Cascaded Robust Rectification for Arbitrary Document Images
Chaoyun Wang, Quanxin Huang, I-Chao Shen, Takeo Igarashi, Nanning Zheng, Caigui Jiang
TL;DR
This paper introduces a cascaded, three-stage rectification framework (L-Net for perspective, C-Net for geometry, F-Net for content) that progressively corrects arbitrary document distortions in a coarse-to-fine manner. It leverages canonical view normalization, an adaptive iterative refinement, and a principled loss design to achieve state-of-the-art results across multiple benchmarks. To address evaluation weaknesses, it proposes layout-aligned OCR metrics (AED/ACER) and masked geometric metrics (AD-M/AAD-M) that decouple rectification quality from OCR layouts and background regions. The approach demonstrates robust performance, efficiency, and practical applicability, with detailed ablations and comparisons to commercial tools, and outlines future work toward multi-view reconstruction to overcome single-view limitations.
Abstract
Document rectification in real-world scenarios poses significant challenges due to extreme variations in camera perspectives and physical distortions.

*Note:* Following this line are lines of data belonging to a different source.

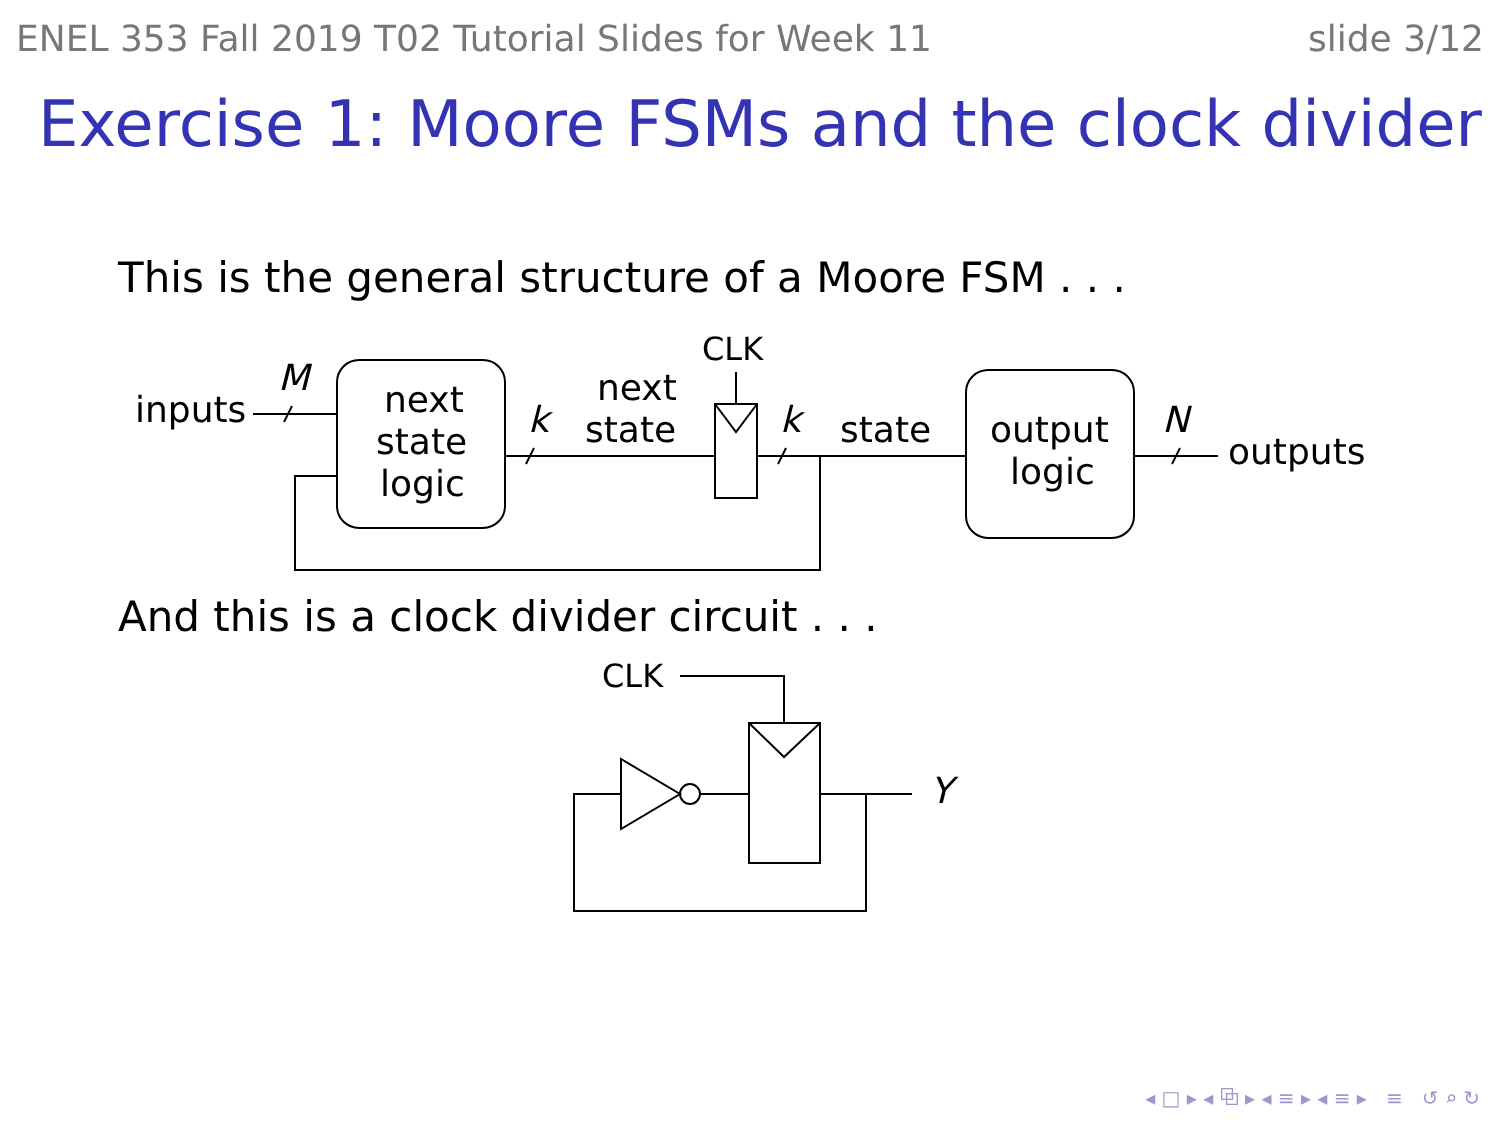ENEL 353 Fall 2019 T02 Tutorial Slides for Week 11 slide 3/12
Exercise 1: Moore FSMs and the clock divider
This is the general structure of a Moore FSM . . .
inputs
M
next
state
logic
k
next
state
CLK
k
state
output
logic
N
outputs
And this is a clock divider circuit . . .
CLK
Y
◂ □ ▸ ◂ ⧉ ▸ ◂ ≡ ▸ ◂ ≡ ▸ ≡ ↺ ⌕ ↻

Driven by the insight that complex transformations can be decomposed and resolved progressively, we introduce a novel multi-stage framework that progressively reverses distinct distortion types in a coarse-to-fine manner. Specifically, our framework first performs a global affine transformation to correct perspective distortions arising from the camera's viewpoint, then rectifies geometric deformations resulting from physical paper curling and folding, and finally employs a content-aware iterative process to eliminate fine-grained content distortions. To address limitations in existing evaluation protocols, we also propose two enhanced metrics: layout-aligned OCR metrics (AED/ACER) for a stable assessment that decouples geometric rectification quality from the layout analysis errors of OCR engines, and masked AD/AAD (AD-M/AAD-M) tailored for accurately evaluating geometric distortions in documents with incomplete boundaries. Extensive experiments show that our method establishes new state-of-the-art performance on multiple challenging benchmarks, yielding a substantial reduction of 14.1\%--34.7\% in the AAD metric and demonstrating superior efficacy in real-world applications. The code will be publicly available at https://github.com/chaoyunwang/ArbDR.